§ **Extracted material**:
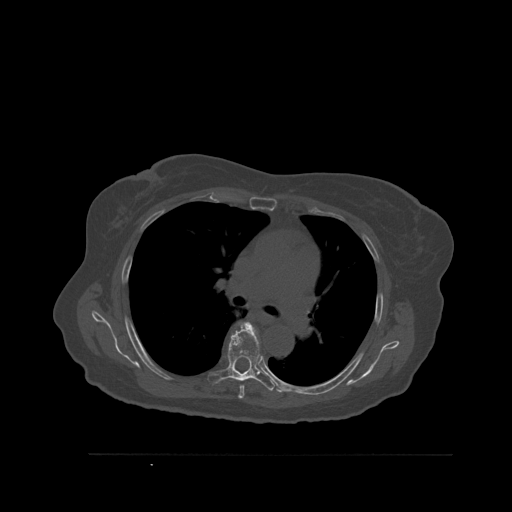
CT including the spine, one axial slice. Slice 384 of 527 in the series (ordered by position). Bone window (W 1800 / L 400 HU). 1.5 mm slice thickness. 512 × 512 image matrix, field of view 470 × 470 mm. Patient: female, 73 years. From the clinical record (not read from this slice): primary cancer: breast; vertebrae with lytic lesions (as recorded): L2.
Annotated regions visible in this slice (semi-automatic segmentation, software-assisted and operator-edited):
- T5 vertebra: bounding box (x1, y1, x2, y2) in pixels: (238, 385, 245, 399)
- T6 vertebra: (208, 322, 276, 391)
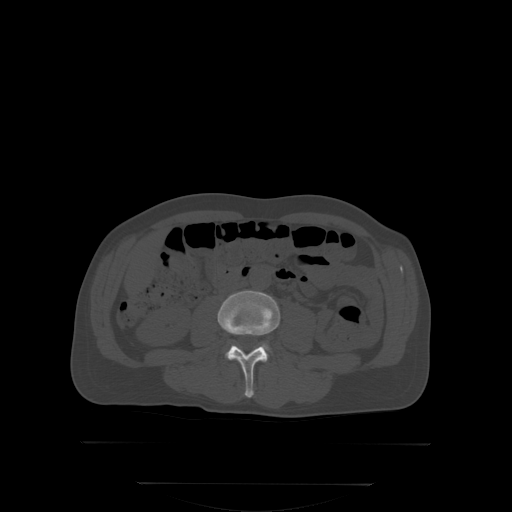
CT including the spine, one axial slice. Slice 119 of 350 in the series (ordered by position). Bone window (W 1800 / L 400 HU). 512 × 512 image matrix. Patient: male, 58 years. Case-level facts recorded for this patient, not image findings: primary cancer: prostate.
Outlined on this slice (semi-automatic segmentation, software-assisted and operator-edited):
- L3 vertebra: box from (x=219, y=291) to (x=280, y=396) px
- L4 vertebra: (x=262, y=343)–(x=272, y=353)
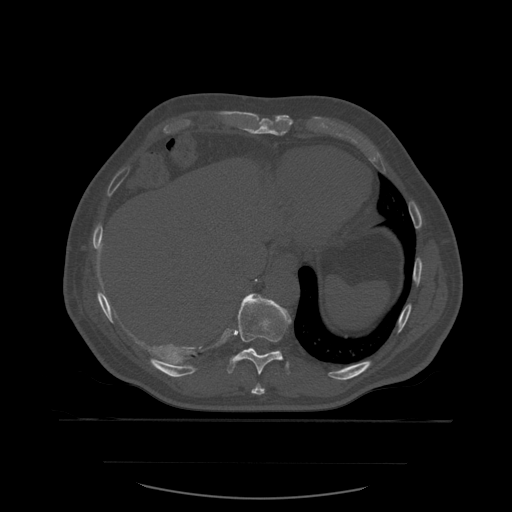
CT including the spine, one axial slice; position 317 of 590 along the scan axis; bone window (W 1800 / L 400 HU); 1.25 mm slice thickness; 512 × 512 image matrix, field of view 479 × 479 mm. Patient age 71 years. Case-level facts recorded for this patient, not image findings: primary cancer: lung; vertebrae with lytic lesions (as recorded): T1, T2, L5, S1.
Outlined on this slice (semi-automatically segmented with operator editing):
- T10 vertebra: bounding box <227,294,292,375> (left, top, right, bottom; pixels)
- T11 vertebra: <246,349,277,352>
- T9 vertebra: <252,384,266,395>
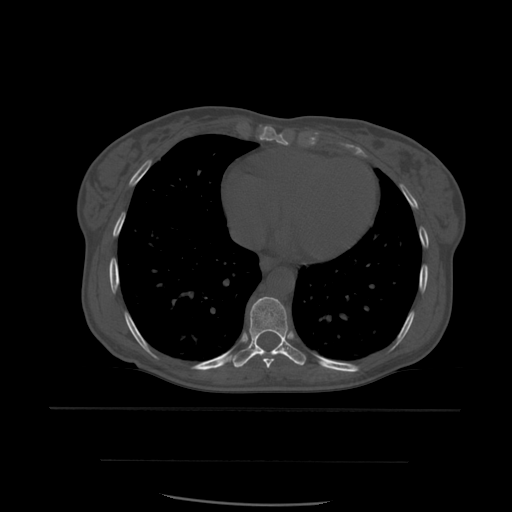
CT including the spine, one axial slice; slice 341 of 574 in the series (ordered by position); bone window (W 1800 / L 400 HU); 1.25 mm slice thickness; 512 × 512 image matrix. Patient age 48 years. From the clinical record (not read from this slice): primary cancer: lung; vertebrae with lytic lesions (as recorded): T11.
Structures marked on this image (semi-automatic segmentation, software-assisted and operator-edited):
- T8 vertebra: bounding box [x1, y1, x2, y2] px = [263, 356, 275, 369]
- T9 vertebra: [233, 297, 307, 368]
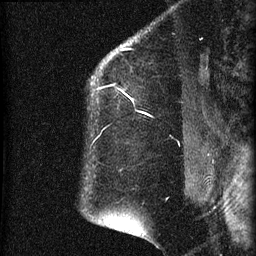
Breast MRI (dynamic contrast-enhanced), one sagittal slice; position 53 of 60 along the scan axis; dynamic contrast-enhanced series, image 2 of 4 at this slice position (ordered by acquisition); 1.5 T; TE 4.2 ms, TR 22.7 ms; 1.5 mm slice thickness; 256 × 256 image matrix, field of view 180 × 180 mm. Patient: female, 35 years. From the clinical record (not read from this slice): setting: breast cancer imaged before/during neoadjuvant chemotherapy; receptor status: HR-positive, HER2-negative.
Structures marked on this image (semi-automatically segmented with operator editing):
- analysis volume of interest (the breast-tissue region the enhancement analysis was run in; not a lesion): bounding box (x1, y1, x2, y2) in pixels: (84, 27, 199, 112)
- tumour enhancement mask (voxels above the 90 % enhancement threshold inside the analysis volume of interest): (92, 83, 141, 112)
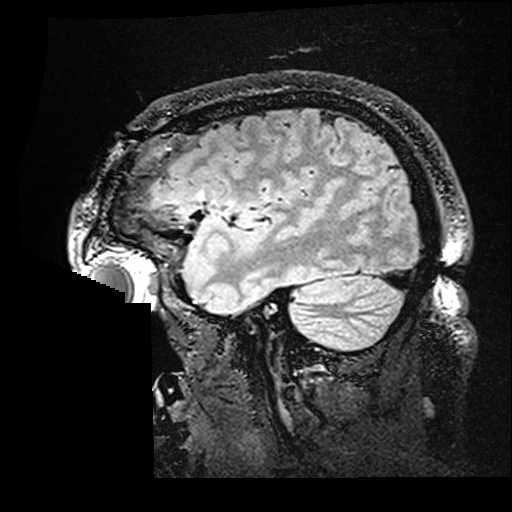
Brain MRI from a brain-tumour surgery series, one sagittal slice. Position 130 of 176 along the scan axis. T2 FLAIR. 1 mm slice thickness. 512 × 512 image matrix, field of view 250 × 250 mm. From the clinical record (not read from this slice): histopathology: Astrocytoma; WHO grade: 2; IDH mutation: yes.
Outlined on this slice (expert manual segmentation):
- residual tumour: bounding box <243,244,253,252> (left, top, right, bottom; pixels)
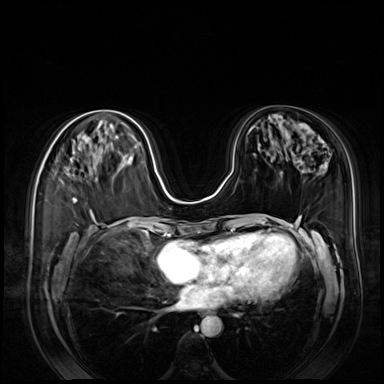
Breast MRI (dynamic contrast-enhanced), one axial slice. Position 38 of 80 along the scan axis. Dynamic contrast-enhanced series, time point 2 of 8 at this slice position (early post-contrast). 3 T. TE 1.4 ms, TR 4.3 ms. 2.5 mm slice thickness. 384 × 384 image matrix, field of view 360 × 360 mm. Female patient.
Structures marked on this image (semi-automatically segmented with operator editing):
- enhancing-tissue mask used for the functional tumour volume (all voxels passing the contrast-enhancement thresholds inside the analysis volume; usually the tumour): bounding box [x1, y1, x2, y2] px = [71, 158, 77, 203]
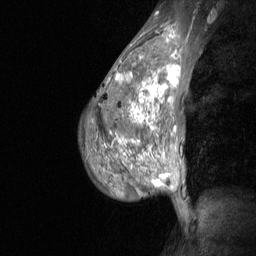
Breast MRI (dynamic contrast-enhanced), one sagittal slice; slice 44 of 64 in the series (ordered by position); dynamic contrast-enhanced study with each time point stored as its own series, time point 2 of 3 at this slice position (early post-contrast, ordered by acquisition time); 1.5 T; TE 4.8 ms, TR 27 ms; 256 × 256 image matrix. Female patient, age 36 years. Case-level facts recorded for this patient, not image findings: setting: breast cancer imaged before/during neoadjuvant chemotherapy; receptor status: HR-positive, HER2-negative.
Annotated regions visible in this slice (semi-automatic segmentation, software-assisted and operator-edited):
- analysis volume of interest (the breast-tissue region the enhancement analysis was run in; not a lesion): bounding box <79,45,187,210> (left, top, right, bottom; pixels)
- tumour enhancement mask (voxels above the 90 % enhancement threshold inside the analysis volume of interest): <116,51,181,185>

§ **Exercise goal**: Where a picture appears in the data, omit it; restate the rest word for word.

§ **Task output**:
CT including the spine, one axial slice. Slice 384 of 527 in the series (ordered by position). Bone window (W 1800 / L 400 HU). 1.5 mm slice thickness. 512 × 512 image matrix, field of view 470 × 470 mm. Patient: female, 73 years. From the clinical record (not read from this slice): primary cancer: breast; vertebrae with lytic lesions (as recorded): L2.
Annotated regions visible in this slice (semi-automatic segmentation, software-assisted and operator-edited):
- T5 vertebra: bounding box (x1, y1, x2, y2) in pixels: (238, 385, 245, 399)
- T6 vertebra: (208, 322, 276, 391)
CT including the spine, one axial slice. Slice 119 of 350 in the series (ordered by position). Bone window (W 1800 / L 400 HU). 512 × 512 image matrix. Patient: male, 58 years. Case-level facts recorded for this patient, not image findings: primary cancer: prostate.
Outlined on this slice (semi-automatic segmentation, software-assisted and operator-edited):
- L3 vertebra: box from (x=219, y=291) to (x=280, y=396) px
- L4 vertebra: (x=262, y=343)–(x=272, y=353)
CT including the spine, one axial slice; position 317 of 590 along the scan axis; bone window (W 1800 / L 400 HU); 1.25 mm slice thickness; 512 × 512 image matrix, field of view 479 × 479 mm. Patient age 71 years. Case-level facts recorded for this patient, not image findings: primary cancer: lung; vertebrae with lytic lesions (as recorded): T1, T2, L5, S1.
Outlined on this slice (semi-automatically segmented with operator editing):
- T10 vertebra: bounding box <227,294,292,375> (left, top, right, bottom; pixels)
- T11 vertebra: <246,349,277,352>
- T9 vertebra: <252,384,266,395>
CT including the spine, one axial slice; slice 341 of 574 in the series (ordered by position); bone window (W 1800 / L 400 HU); 1.25 mm slice thickness; 512 × 512 image matrix. Patient age 48 years. From the clinical record (not read from this slice): primary cancer: lung; vertebrae with lytic lesions (as recorded): T11.
Structures marked on this image (semi-automatic segmentation, software-assisted and operator-edited):
- T8 vertebra: bounding box [x1, y1, x2, y2] px = [263, 356, 275, 369]
- T9 vertebra: [233, 297, 307, 368]
Breast MRI (dynamic contrast-enhanced), one sagittal slice; position 53 of 60 along the scan axis; dynamic contrast-enhanced series, image 2 of 4 at this slice position (ordered by acquisition); 1.5 T; TE 4.2 ms, TR 22.7 ms; 1.5 mm slice thickness; 256 × 256 image matrix, field of view 180 × 180 mm. Patient: female, 35 years. From the clinical record (not read from this slice): setting: breast cancer imaged before/during neoadjuvant chemotherapy; receptor status: HR-positive, HER2-negative.
Structures marked on this image (semi-automatically segmented with operator editing):
- analysis volume of interest (the breast-tissue region the enhancement analysis was run in; not a lesion): bounding box (x1, y1, x2, y2) in pixels: (84, 27, 199, 112)
- tumour enhancement mask (voxels above the 90 % enhancement threshold inside the analysis volume of interest): (92, 83, 141, 112)
Brain MRI from a brain-tumour surgery series, one sagittal slice. Position 130 of 176 along the scan axis. T2 FLAIR. 1 mm slice thickness. 512 × 512 image matrix, field of view 250 × 250 mm. From the clinical record (not read from this slice): histopathology: Astrocytoma; WHO grade: 2; IDH mutation: yes.
Outlined on this slice (expert manual segmentation):
- residual tumour: bounding box <243,244,253,252> (left, top, right, bottom; pixels)
Breast MRI (dynamic contrast-enhanced), one axial slice. Position 38 of 80 along the scan axis. Dynamic contrast-enhanced series, time point 2 of 8 at this slice position (early post-contrast). 3 T. TE 1.4 ms, TR 4.3 ms. 2.5 mm slice thickness. 384 × 384 image matrix, field of view 360 × 360 mm. Female patient.
Structures marked on this image (semi-automatically segmented with operator editing):
- enhancing-tissue mask used for the functional tumour volume (all voxels passing the contrast-enhancement thresholds inside the analysis volume; usually the tumour): bounding box [x1, y1, x2, y2] px = [71, 158, 77, 203]
Breast MRI (dynamic contrast-enhanced), one sagittal slice; slice 44 of 64 in the series (ordered by position); dynamic contrast-enhanced study with each time point stored as its own series, time point 2 of 3 at this slice position (early post-contrast, ordered by acquisition time); 1.5 T; TE 4.8 ms, TR 27 ms; 256 × 256 image matrix. Female patient, age 36 years. Case-level facts recorded for this patient, not image findings: setting: breast cancer imaged before/during neoadjuvant chemotherapy; receptor status: HR-positive, HER2-negative.
Annotated regions visible in this slice (semi-automatic segmentation, software-assisted and operator-edited):
- analysis volume of interest (the breast-tissue region the enhancement analysis was run in; not a lesion): bounding box <79,45,187,210> (left, top, right, bottom; pixels)
- tumour enhancement mask (voxels above the 90 % enhancement threshold inside the analysis volume of interest): <116,51,181,185>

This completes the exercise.